(WHAT TO PRODUCE): Your answer should hold every line of the records below that contains the string "promoción".

(EXTRACTED DATA):

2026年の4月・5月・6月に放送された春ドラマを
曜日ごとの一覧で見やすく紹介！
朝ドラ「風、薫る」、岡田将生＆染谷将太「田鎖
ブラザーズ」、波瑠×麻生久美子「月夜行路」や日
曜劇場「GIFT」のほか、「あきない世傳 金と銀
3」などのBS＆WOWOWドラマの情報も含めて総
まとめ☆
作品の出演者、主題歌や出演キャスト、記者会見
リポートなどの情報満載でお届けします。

--

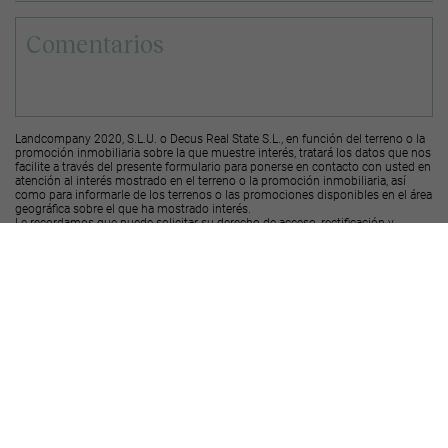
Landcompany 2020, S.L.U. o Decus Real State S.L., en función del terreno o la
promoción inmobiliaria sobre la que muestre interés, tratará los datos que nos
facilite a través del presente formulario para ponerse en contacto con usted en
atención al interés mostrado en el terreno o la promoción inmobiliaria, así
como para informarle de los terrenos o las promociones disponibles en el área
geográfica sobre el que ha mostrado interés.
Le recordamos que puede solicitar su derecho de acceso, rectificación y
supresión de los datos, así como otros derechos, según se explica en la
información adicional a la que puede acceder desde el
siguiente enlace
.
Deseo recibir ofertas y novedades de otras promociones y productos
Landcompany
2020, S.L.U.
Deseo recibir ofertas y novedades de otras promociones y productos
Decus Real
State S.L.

(ANSWER SECTION):
promoción inmobiliaria sobre la que muestre interés, tratará los datos que nos
atención al interés mostrado en el terreno o la promoción inmobiliaria, así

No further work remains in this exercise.